Он фыркнул от смеха:

— Этот цвет будет делаться все более сочным и станет похожим на манхеттенский коктейль, а в момент захода солнца сделается подобным густой вишневке.

Теперь, когда он лежит, задумавшись, в лучах заката, подумала она, настало самое подходящее время проверить его реакцию на шок.

— Тюльпаны убили Хала Полино.

Некоторое время он не произносил ни звука, и она решила, что ошеломила его этой новостью, но когда он заговорил, поняла, что ошиблась.

— Смотри, снежные поля окрашиваются багряным цветом, не упусти момент, когда багрянец начнет проглатывать верхушки облаков.

Фреда почувствовала спокойствие и красоту солнечного заката. Внезапно смерть, казалось, отодвинулась куда-то далеко-далеко, не только смерть Хала Полино, но и всякая смерть. Было такое ощущение, что остров и орхидеи преградили путь мыслям о смерти. Но она упорствовала.

— Пол, я говорю, тюльпаны убили Хала.

— Рано или поздно он должен был умереть… Как они это сделали?
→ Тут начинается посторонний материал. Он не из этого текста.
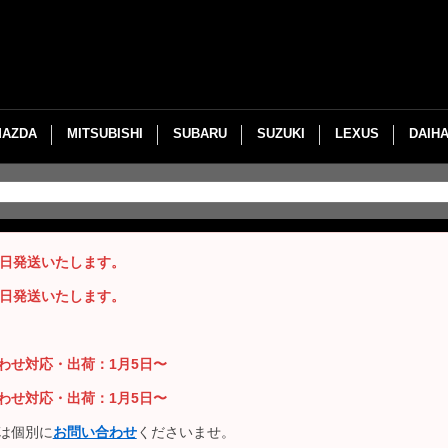
MAZDA
MITSUBISHI
SUBARU
SUZUKI
LEXUS
DAIH
即日発送いたします。
即日発送いたします。
い合わせ対応・出荷：1月5日〜
い合わせ対応・出荷：1月5日〜
は個別に
お問い合わせ
くださいませ。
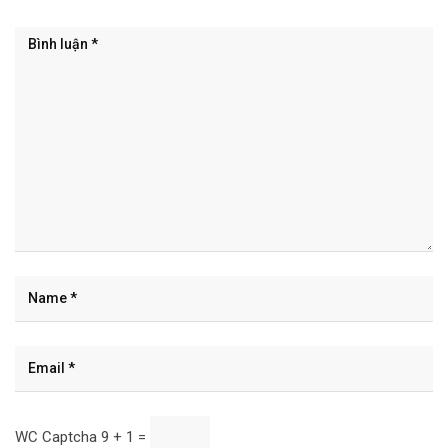
WC Captcha
9 + 1 =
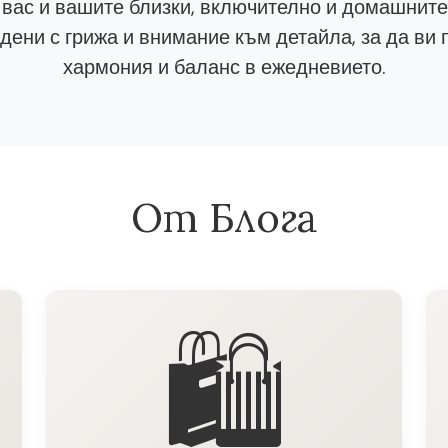
 вас и вашите близки, включително и домашнит
ени с грижа и внимание към детайла, за да ви 
хармония и баланс в ежедневието.
От Блога
🛍️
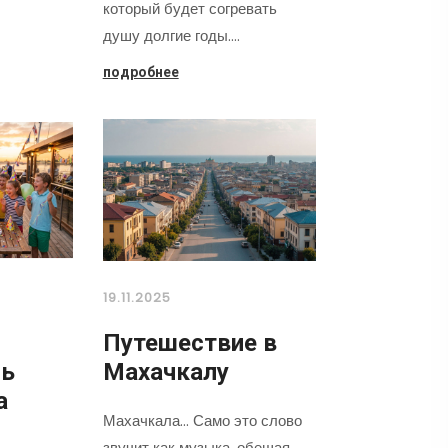
который будет согревать
душу долгие годы.…
подробнее
19.11.2025
Путешествие в
нь
Махачкалу
а
Махачкала... Само это слово
звучит как музыка, обещая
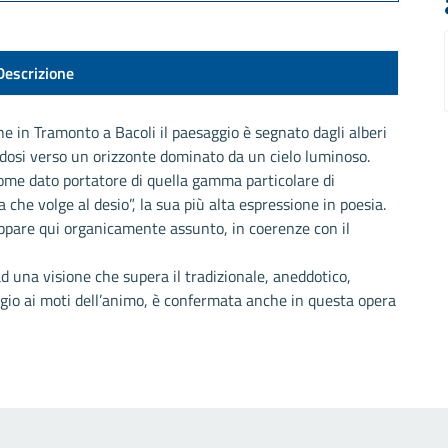
Descrizione
e in Tramonto a Bacoli il paesaggio è segnato dagli alberi
endosi verso un orizzonte dominato da un cielo luminoso.
me dato portatore di quella gamma particolare di
 che volge al desio”, la sua più alta espressione in poesia.
ppare qui organicamente assunto, in coerenze con il
d una visione che supera il tradizionale, aneddotico,
io ai moti dell’animo, è confermata anche in questa opera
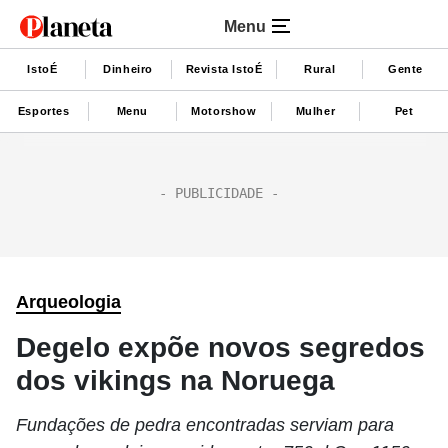
Menu
IstoÉ
Dinheiro
Revista IstoÉ
Rural
Gente
Esportes
Menu
Motorshow
Mulher
Pet
Arqueologia
Degelo expõe novos segredos
dos vikings na Noruega
Fundações de pedra encontradas serviam para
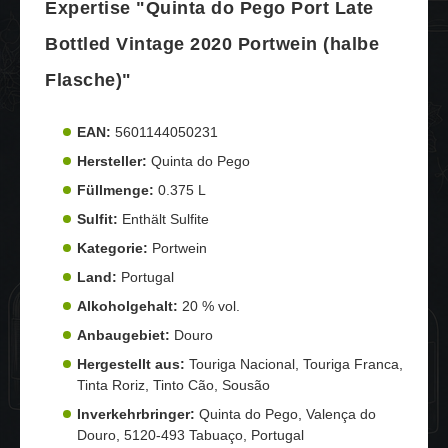
Expertise "Quinta do Pego Port Late
Bottled Vintage 2020 Portwein (halbe
Flasche)"
EAN:
5601144050231
Hersteller:
Quinta do Pego
Füllmenge:
0.375 L
Sulfit:
Enthält Sulfite
Kategorie:
Portwein
Land:
Portugal
Alkoholgehalt:
20 % vol.
Anbaugebiet:
Douro
Hergestellt aus:
Touriga Nacional, Touriga Franca,
Tinta Roriz, Tinto Cão, Sousão
Inverkehrbringer:
Quinta do Pego, Valença do
Douro, 5120-493 Tabuaço, Portugal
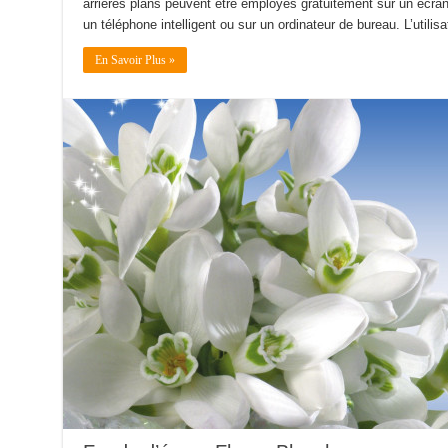
arrières plans peuvent être employés gratuitement sur un écran 
un téléphone intelligent ou sur un ordinateur de bureau. L’utilis
En Savoir Plus »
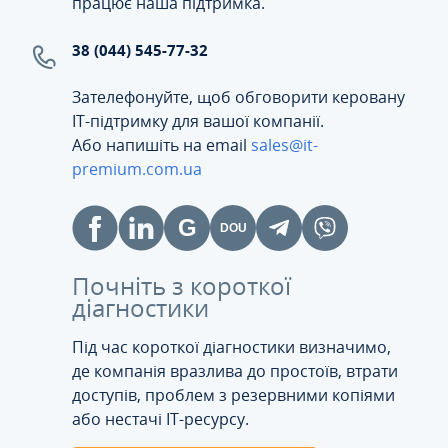
працює наша підтримка.
38 (044) 545-77-32
Зателефонуйте, щоб обговорити керовану
ІТ-підтримку для вашої компанії.
Або напишіть на email
sales@it-
premium.com.ua
Почніть з короткої
діагностики
Під час короткої діагностики визначимо,
де компанія вразлива до простоїв, втрати
доступів, проблем з резервними копіями
або нестачі IT-ресурсу.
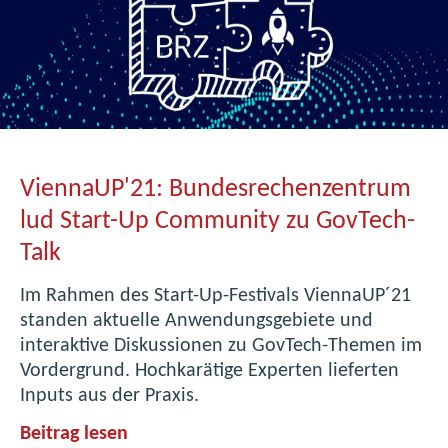
r
i
ff
t
P
r
a
ViennaUP'21: Bundesrechenzentrum
x
i
lud Start-Up Community zu GovTech-
s
Talk
:
E
Im Rahmen des Start-Up-Festivals ViennaUP´21
r
standen aktuelle Anwendungsgebiete und
f
interaktive Diskussionen zu GovTech-Themen im
o
Vordergrund. Hochkarätige Experten lieferten
l
Inputs aus der Praxis.
g
V
Beitrag lesen
r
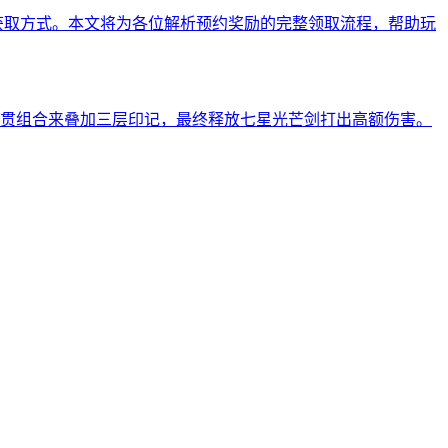
获取方式。本文将为各位解析预约奖励的完整领取流程，帮助玩
贯组合来叠加三层印记，最终释放七星光芒剑打出高额伤害。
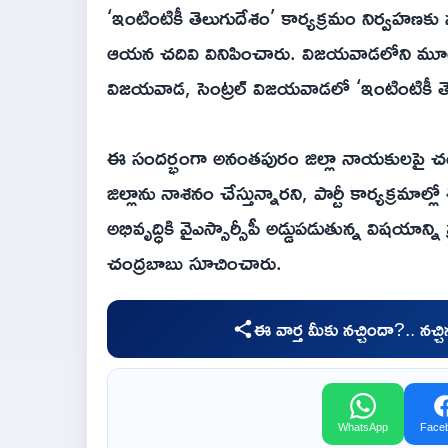
‘ఇంటింటికీ తెలుగుదేశం’ కార్యక్రమం నిర్వహణకు సం
ఆయన చదివి వినిపించారు. విజయవాడలోని మూడు న
విజయవాడ, సెంట్రల్ విజయవాడలో ‘ఇంటింటికీ తె
ఈ సందర్భంగా అనంతపురం జిల్లా నాయకులపై చంద
జిల్లాను నాశనం చేస్తున్నారని, పార్టీ కార్యక్రమాల్
అభివృద్ధికి వైఎస్సార్సీపీ అడ్డుపడుతున్న విషయాన్
చంద్రబాబు సూచించారు.
ఈ వార్త మీకు నచ్చిందా?.. నచ్
WhatsApp
Face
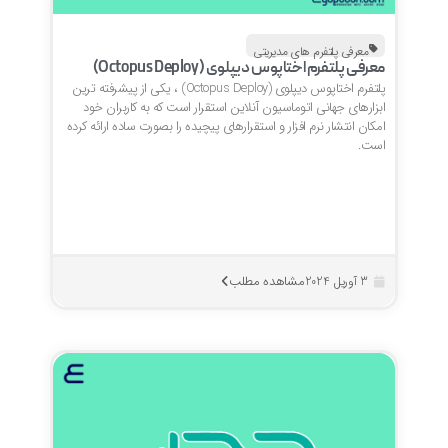
معرفی پلتفرم های مدیریتی
معرفی پلتفرم اختاپوس دیپلوی (Octopus Deploy)
پلتفرم اختاپوس دیپلوی (Octopus Deploy) ، یکی از پیشرفته ترین
ابزارهای جهانی اتوماسیون آنلاین استقرار است که به کاربران خود
امکان انتشار نرم افزار و استقرارهای پیچیده را بصورت ساده ارائه کرده
است.
مشاهده مطلب
3 آوریل 2024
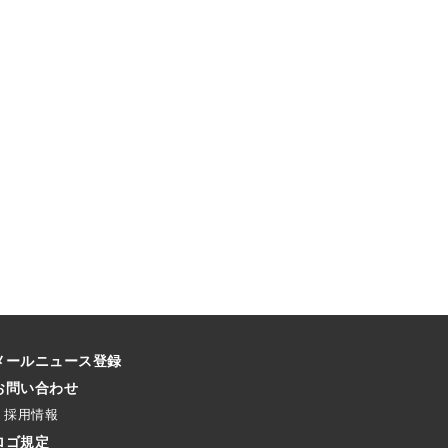
メールニュース登録
お問い合わせ
採用情報
ロゴ規定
Звуковыми волнами высокой частоты?

Теперь настал черед ее шоку, но он не заставил ее онеметь.

— Как ты догадался?

— Их воздушные камеры — это резонаторы Гельмгольца с фильтрами звуков высокой частоты. Я нарисовал их конструкцию Халу перед тем, как он отправился на Землю, и предупредил об опасности… Должно быть, он раздразнил их. Но они не убивали его. Если он тронул их зоны стимула и ответной реакции, зная то, что я ему говорил, то он просто пошел на самоубийство.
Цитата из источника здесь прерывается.